Parts of a Rolls-Royce engine are displayed (file photo) ©Kin Cheung/AP

The UK aerospace and defense company posted a pre-tax profit of £2.43 billion (around €28 bn) for 2023 compared with a pre-tax loss of £1.50 billion (around €1.7 bn) the year before.

Revenue rose to £16.49 billion (around €19 bn) from £13.52 billion (around €15.7 bn), beating Visible Alpha consensus of £15.33 billion.

Underlying operating profit—a key metric that strips out exceptional and other one-off items—rose by £900 million (around €1.05 bn) to £1.59 billion (around €1.8 bn). Free cashflow was around €1.5 billion.

“Our transformation has delivered a record performance in 2023, driven by commercial optimisation, cost efficiencies and progress on our strategic initiatives. This step-change has been achieved across all our divisions, despite a volatile environment with geopolitical uncertainty, supply chain challenges and inflationary pressures," Tufan Erginbilgic, Rolls-Royce CEO, said in a press release.

"Our strong delivery in 2023 gives us confidence in our 2024 guidance and is a significant step towards our mid-term targets.

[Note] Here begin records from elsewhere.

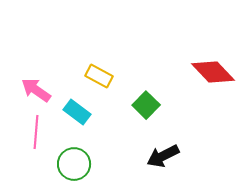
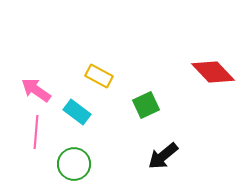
green square: rotated 20 degrees clockwise
black arrow: rotated 12 degrees counterclockwise
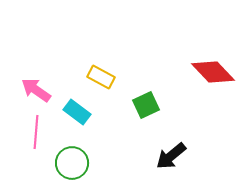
yellow rectangle: moved 2 px right, 1 px down
black arrow: moved 8 px right
green circle: moved 2 px left, 1 px up
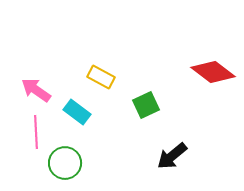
red diamond: rotated 9 degrees counterclockwise
pink line: rotated 8 degrees counterclockwise
black arrow: moved 1 px right
green circle: moved 7 px left
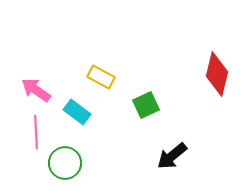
red diamond: moved 4 px right, 2 px down; rotated 66 degrees clockwise
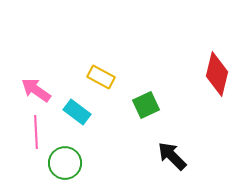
black arrow: rotated 84 degrees clockwise
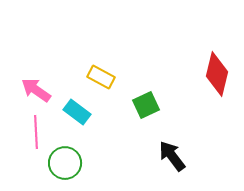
black arrow: rotated 8 degrees clockwise
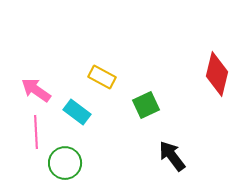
yellow rectangle: moved 1 px right
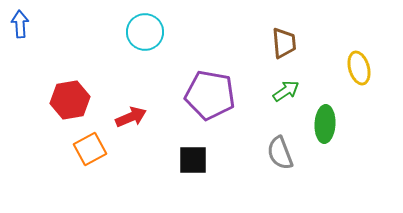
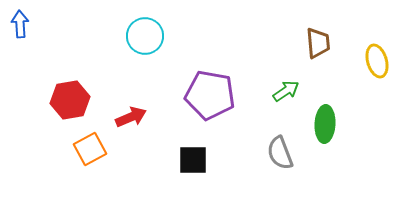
cyan circle: moved 4 px down
brown trapezoid: moved 34 px right
yellow ellipse: moved 18 px right, 7 px up
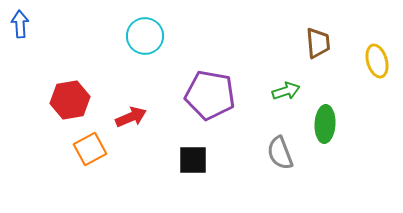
green arrow: rotated 16 degrees clockwise
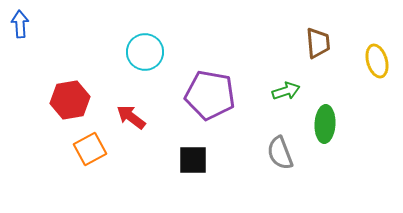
cyan circle: moved 16 px down
red arrow: rotated 120 degrees counterclockwise
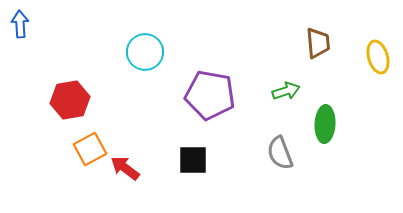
yellow ellipse: moved 1 px right, 4 px up
red arrow: moved 6 px left, 51 px down
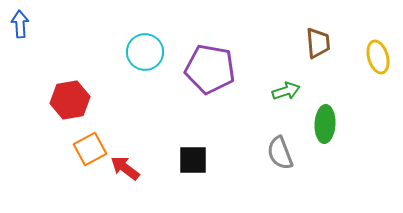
purple pentagon: moved 26 px up
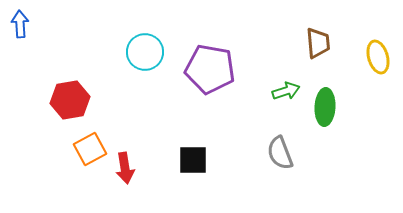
green ellipse: moved 17 px up
red arrow: rotated 136 degrees counterclockwise
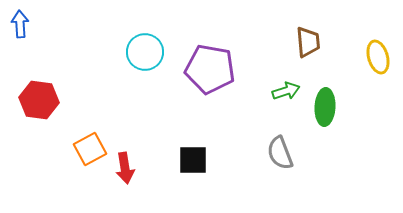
brown trapezoid: moved 10 px left, 1 px up
red hexagon: moved 31 px left; rotated 18 degrees clockwise
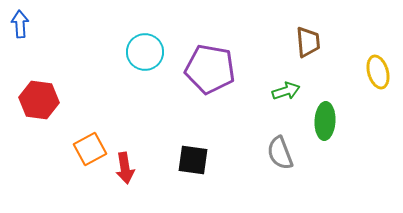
yellow ellipse: moved 15 px down
green ellipse: moved 14 px down
black square: rotated 8 degrees clockwise
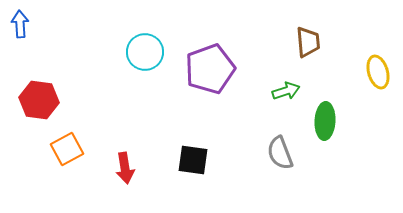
purple pentagon: rotated 30 degrees counterclockwise
orange square: moved 23 px left
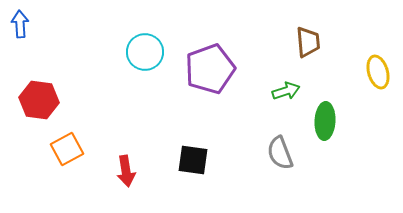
red arrow: moved 1 px right, 3 px down
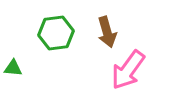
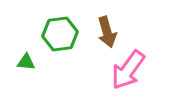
green hexagon: moved 4 px right, 1 px down
green triangle: moved 13 px right, 6 px up
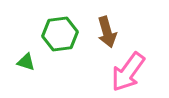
green triangle: rotated 12 degrees clockwise
pink arrow: moved 2 px down
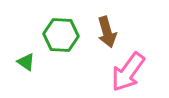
green hexagon: moved 1 px right, 1 px down; rotated 12 degrees clockwise
green triangle: rotated 18 degrees clockwise
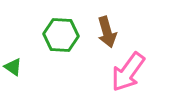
green triangle: moved 13 px left, 5 px down
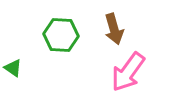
brown arrow: moved 7 px right, 3 px up
green triangle: moved 1 px down
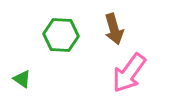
green triangle: moved 9 px right, 11 px down
pink arrow: moved 1 px right, 1 px down
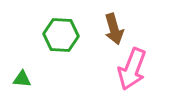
pink arrow: moved 3 px right, 4 px up; rotated 15 degrees counterclockwise
green triangle: rotated 30 degrees counterclockwise
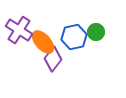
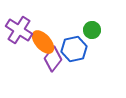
green circle: moved 4 px left, 2 px up
blue hexagon: moved 12 px down
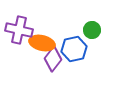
purple cross: rotated 20 degrees counterclockwise
orange ellipse: moved 1 px left, 1 px down; rotated 35 degrees counterclockwise
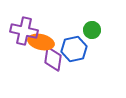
purple cross: moved 5 px right, 1 px down
orange ellipse: moved 1 px left, 1 px up
purple diamond: rotated 30 degrees counterclockwise
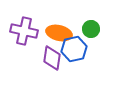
green circle: moved 1 px left, 1 px up
orange ellipse: moved 18 px right, 9 px up
purple diamond: moved 1 px left, 1 px up
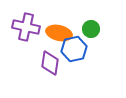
purple cross: moved 2 px right, 4 px up
purple diamond: moved 2 px left, 5 px down
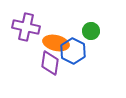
green circle: moved 2 px down
orange ellipse: moved 3 px left, 10 px down
blue hexagon: moved 1 px left, 2 px down; rotated 20 degrees counterclockwise
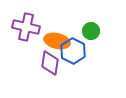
orange ellipse: moved 1 px right, 2 px up
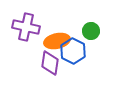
orange ellipse: rotated 25 degrees counterclockwise
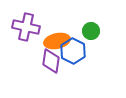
purple diamond: moved 1 px right, 2 px up
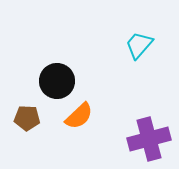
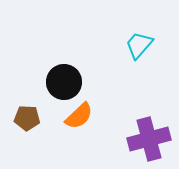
black circle: moved 7 px right, 1 px down
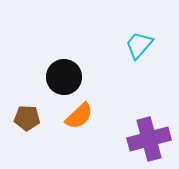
black circle: moved 5 px up
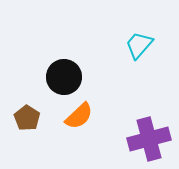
brown pentagon: rotated 30 degrees clockwise
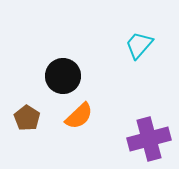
black circle: moved 1 px left, 1 px up
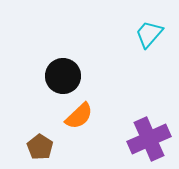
cyan trapezoid: moved 10 px right, 11 px up
brown pentagon: moved 13 px right, 29 px down
purple cross: rotated 9 degrees counterclockwise
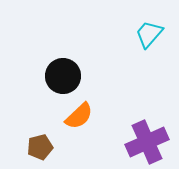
purple cross: moved 2 px left, 3 px down
brown pentagon: rotated 25 degrees clockwise
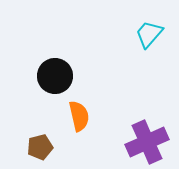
black circle: moved 8 px left
orange semicircle: rotated 60 degrees counterclockwise
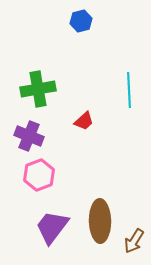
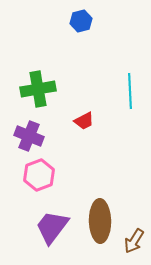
cyan line: moved 1 px right, 1 px down
red trapezoid: rotated 15 degrees clockwise
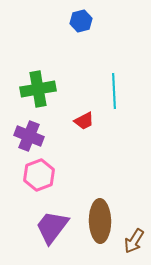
cyan line: moved 16 px left
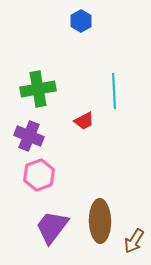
blue hexagon: rotated 15 degrees counterclockwise
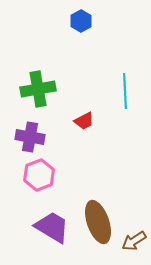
cyan line: moved 11 px right
purple cross: moved 1 px right, 1 px down; rotated 12 degrees counterclockwise
brown ellipse: moved 2 px left, 1 px down; rotated 18 degrees counterclockwise
purple trapezoid: rotated 84 degrees clockwise
brown arrow: rotated 25 degrees clockwise
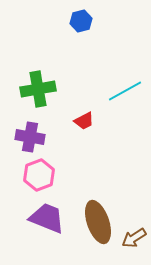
blue hexagon: rotated 15 degrees clockwise
cyan line: rotated 64 degrees clockwise
purple trapezoid: moved 5 px left, 9 px up; rotated 9 degrees counterclockwise
brown arrow: moved 3 px up
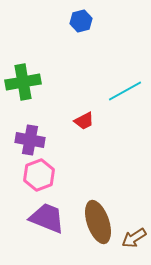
green cross: moved 15 px left, 7 px up
purple cross: moved 3 px down
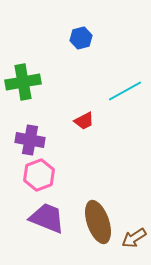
blue hexagon: moved 17 px down
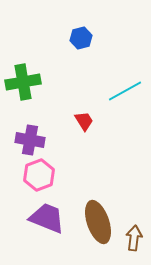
red trapezoid: rotated 95 degrees counterclockwise
brown arrow: rotated 130 degrees clockwise
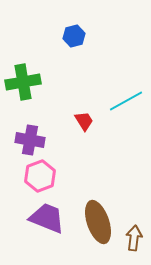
blue hexagon: moved 7 px left, 2 px up
cyan line: moved 1 px right, 10 px down
pink hexagon: moved 1 px right, 1 px down
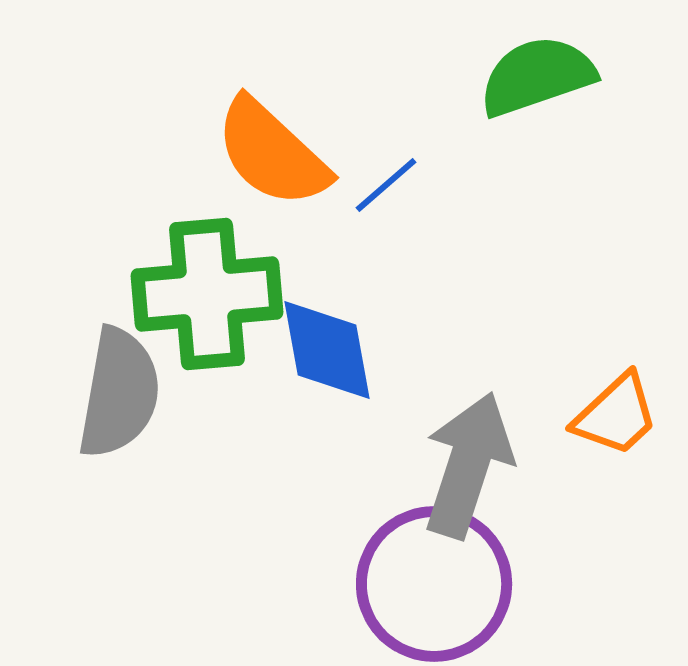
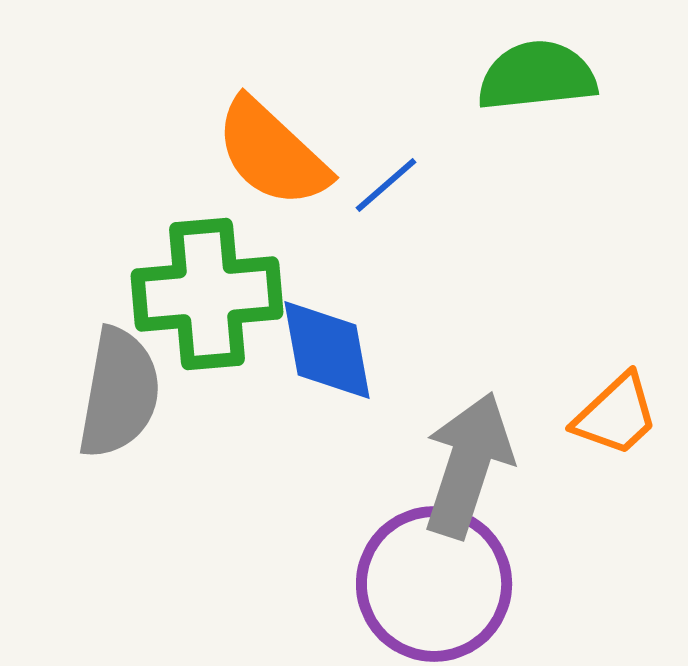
green semicircle: rotated 13 degrees clockwise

We are unlocking our full potential as a high-performing, competitive, resilient, and growing Rolls-Royce,” Erginbilgic added.

Rolls-Royce guided for 2024 underlying operating profit in the range of £1.7 billion (around €1.9 bn) to £2 billion (around €2.3 bn), with free cash flow guidance in the £1.7 billion (around €1.9 bn) to £1.9 billion (around €2.2 bn) range.

The company said large engine flying hours—a crucial aviation metric which enables operators to track and maintain the health and performance of aircraft engines—recovered to 88% of the levels of 2019, and were up 65% from 2022’s levels.

Rolls-Royce also highlighted how large engine orders in the year were the highest they have been in more than 15 years, and that work on various defense programs—such as the Aukus submarine agreement between Australia, the US and the UK—was progressing well.